What is expected: Go through the following data and transcribe exactly the stretch of lines from the one holding "önemli bir ASCO 2026 sonucudur." to the one holding "Bununla birlikte bu", both included.

::: Records for the exercise

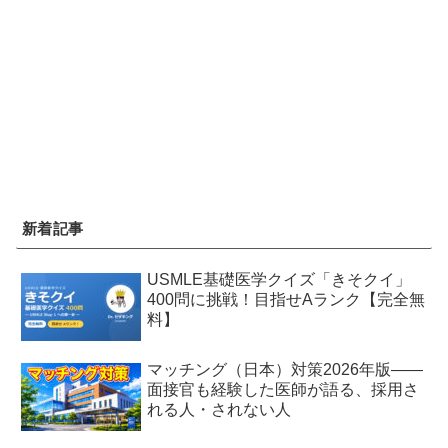
新着記事
USMLE基礎医学クイズ「きそクイ」
400問に挑戦！目指せAランク【完全無
料】
マッチング（日本）対策2026年版——
面接官も経験した医師が語る、採用さ
れる人・されない人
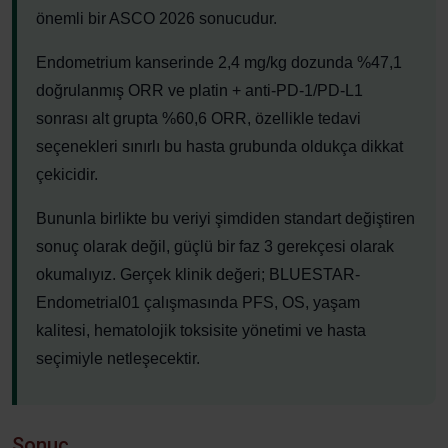
önemli bir ASCO 2026 sonucudur.
Endometrium kanserinde 2,4 mg/kg dozunda %47,1
doğrulanmış ORR ve platin + anti-PD-1/PD-L1
sonrası alt grupta %60,6 ORR, özellikle tedavi
seçenekleri sınırlı bu hasta grubunda oldukça dikkat
çekicidir.
Bununla birlikte bu veriyi şimdiden standart değiştiren
sonuç olarak değil, güçlü bir faz 3 gerekçesi olarak
okumalıyız. Gerçek klinik değeri; BLUESTAR-
Endometrial01 çalışmasında PFS, OS, yaşam
kalitesi, hematolojik toksisite yönetimi ve hasta
seçimiyle netleşecektir.
Sonuç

::::::

Solution for this exercise:
önemli bir ASCO 2026 sonucudur.
Endometrium kanserinde 2,4 mg/kg dozunda %47,1
doğrulanmış ORR ve platin + anti-PD-1/PD-L1
sonrası alt grupta %60,6 ORR, özellikle tedavi
seçenekleri sınırlı bu hasta grubunda oldukça dikkat
çekicidir.
Bununla birlikte bu veriyi şimdiden standart değiştiren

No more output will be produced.